Gene-environment (G×E) interaction could partially explain missing heritability in traits; however, the magnitudes of G×E interaction effects remain unclear. Here, we estimate the heritability of G×E interaction for body mass index (BMI) by subjecting genome-wide interaction study data of 331,282 participants in the UK Biobank to linkage disequilibrium score regression (LDSC) and linkage disequilibrium adjusted kinships–software for estimating SNP heritability from summary statistics (LDAK-SumHer) analyses.
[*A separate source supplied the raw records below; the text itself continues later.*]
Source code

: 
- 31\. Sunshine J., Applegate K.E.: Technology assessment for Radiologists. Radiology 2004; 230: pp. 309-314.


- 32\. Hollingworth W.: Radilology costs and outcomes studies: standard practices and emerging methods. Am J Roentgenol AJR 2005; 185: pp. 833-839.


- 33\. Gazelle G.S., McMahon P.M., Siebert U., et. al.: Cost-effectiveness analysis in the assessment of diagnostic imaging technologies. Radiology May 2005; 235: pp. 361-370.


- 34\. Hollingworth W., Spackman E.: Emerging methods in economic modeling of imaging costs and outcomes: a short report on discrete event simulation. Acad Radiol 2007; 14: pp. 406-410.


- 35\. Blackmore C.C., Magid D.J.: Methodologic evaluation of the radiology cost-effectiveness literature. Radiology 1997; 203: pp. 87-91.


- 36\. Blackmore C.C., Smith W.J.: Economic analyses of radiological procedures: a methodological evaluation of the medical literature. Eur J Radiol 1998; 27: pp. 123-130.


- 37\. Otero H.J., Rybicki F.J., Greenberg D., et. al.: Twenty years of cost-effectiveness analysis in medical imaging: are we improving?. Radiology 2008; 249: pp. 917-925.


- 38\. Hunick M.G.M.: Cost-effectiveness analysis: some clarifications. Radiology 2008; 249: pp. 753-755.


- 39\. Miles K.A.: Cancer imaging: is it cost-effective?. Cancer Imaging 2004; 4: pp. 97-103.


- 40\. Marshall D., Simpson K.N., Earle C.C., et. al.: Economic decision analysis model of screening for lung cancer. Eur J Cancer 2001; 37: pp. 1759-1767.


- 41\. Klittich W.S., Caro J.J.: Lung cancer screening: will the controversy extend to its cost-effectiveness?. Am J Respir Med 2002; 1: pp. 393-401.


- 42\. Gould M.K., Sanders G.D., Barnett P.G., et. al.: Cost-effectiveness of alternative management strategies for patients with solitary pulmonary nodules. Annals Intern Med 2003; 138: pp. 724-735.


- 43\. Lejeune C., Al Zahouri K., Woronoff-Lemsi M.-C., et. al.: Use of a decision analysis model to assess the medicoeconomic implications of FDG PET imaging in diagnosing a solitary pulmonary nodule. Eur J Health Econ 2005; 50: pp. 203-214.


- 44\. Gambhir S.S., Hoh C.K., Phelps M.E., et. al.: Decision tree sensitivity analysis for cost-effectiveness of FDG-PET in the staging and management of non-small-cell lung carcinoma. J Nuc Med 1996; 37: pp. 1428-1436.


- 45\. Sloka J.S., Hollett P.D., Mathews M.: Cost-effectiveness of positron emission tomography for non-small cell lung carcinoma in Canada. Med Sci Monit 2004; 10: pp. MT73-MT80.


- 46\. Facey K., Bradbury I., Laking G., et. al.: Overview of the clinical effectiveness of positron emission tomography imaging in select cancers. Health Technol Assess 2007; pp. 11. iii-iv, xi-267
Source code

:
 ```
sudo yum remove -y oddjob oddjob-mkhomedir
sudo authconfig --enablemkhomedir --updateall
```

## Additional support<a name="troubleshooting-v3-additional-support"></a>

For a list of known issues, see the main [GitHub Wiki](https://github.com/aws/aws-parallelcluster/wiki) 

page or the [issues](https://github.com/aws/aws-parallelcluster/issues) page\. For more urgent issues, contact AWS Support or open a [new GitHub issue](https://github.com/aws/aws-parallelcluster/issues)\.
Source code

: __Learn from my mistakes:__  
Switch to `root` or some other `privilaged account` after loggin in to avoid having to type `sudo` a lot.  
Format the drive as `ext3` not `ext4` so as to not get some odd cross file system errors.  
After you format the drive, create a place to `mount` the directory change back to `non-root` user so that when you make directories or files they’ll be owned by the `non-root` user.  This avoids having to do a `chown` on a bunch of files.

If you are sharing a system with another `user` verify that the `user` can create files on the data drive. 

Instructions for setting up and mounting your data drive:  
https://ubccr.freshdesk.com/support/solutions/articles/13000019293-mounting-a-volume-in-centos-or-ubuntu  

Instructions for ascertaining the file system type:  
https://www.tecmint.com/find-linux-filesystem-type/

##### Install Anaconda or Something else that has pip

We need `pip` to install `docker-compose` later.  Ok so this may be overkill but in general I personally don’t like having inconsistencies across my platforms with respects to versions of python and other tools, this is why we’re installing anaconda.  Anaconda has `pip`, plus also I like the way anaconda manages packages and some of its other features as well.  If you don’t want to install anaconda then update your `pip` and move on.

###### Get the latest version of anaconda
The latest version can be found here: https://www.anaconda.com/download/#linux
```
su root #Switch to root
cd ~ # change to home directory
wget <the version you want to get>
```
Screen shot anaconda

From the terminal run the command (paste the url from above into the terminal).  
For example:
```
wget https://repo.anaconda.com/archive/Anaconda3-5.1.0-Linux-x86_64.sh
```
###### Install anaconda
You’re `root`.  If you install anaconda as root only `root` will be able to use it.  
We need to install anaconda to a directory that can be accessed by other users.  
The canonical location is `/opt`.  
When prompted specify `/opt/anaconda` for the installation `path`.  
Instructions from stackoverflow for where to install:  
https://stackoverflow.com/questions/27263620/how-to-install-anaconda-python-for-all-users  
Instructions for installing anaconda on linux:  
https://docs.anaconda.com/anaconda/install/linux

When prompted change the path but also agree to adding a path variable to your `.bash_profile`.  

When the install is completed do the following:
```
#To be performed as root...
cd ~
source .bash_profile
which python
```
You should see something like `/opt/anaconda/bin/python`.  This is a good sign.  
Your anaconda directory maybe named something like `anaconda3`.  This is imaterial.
Among 14 obesity-related lifestyle factors, MET score, pack years of smoking, and alcohol intake frequency significantly interact with genetic factors in both analyses, accounting for the partial variance of BMI. The G×E interaction heritability (%) and standard error of these factors by LDSC and LDAK-SumHer are as follows: MET score, 0.45% (0.12) and 0.65% (0.24); pack years of smoking, 0.52% (0.13) and 0.93% (0.26); and alcohol intake frequency, 0.32% (0.10) and 0.80% (0.17), respectively. Moreover, these three factors are partially validated for their interactions with genetic factors in other obesity-related traits, including waist circumference, hip circumference, waist-to-hip ratio adjusted with BMI, and body fat percentage. Our results suggest that G×E interaction may partly explain the missing heritability in BMI, and two G×E interaction loci identified could help in understanding the genetic architecture of obesity.